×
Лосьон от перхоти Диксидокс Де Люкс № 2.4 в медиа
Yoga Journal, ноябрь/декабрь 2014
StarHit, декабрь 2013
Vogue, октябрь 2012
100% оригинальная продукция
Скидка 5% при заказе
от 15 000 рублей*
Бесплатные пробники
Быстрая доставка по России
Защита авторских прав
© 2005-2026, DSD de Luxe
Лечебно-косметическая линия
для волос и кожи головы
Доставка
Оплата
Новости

■ ■ ■ ■ ■ ■ ■

> _What is needed_:
From the line containing "DSD de Luxe" through the final line of the listing above, retype every line exactly; leave out everything else.

> _Response_:
© 2005-2026, DSD de Luxe
Лечебно-косметическая линия
для волос и кожи головы
Доставка
Оплата
Новости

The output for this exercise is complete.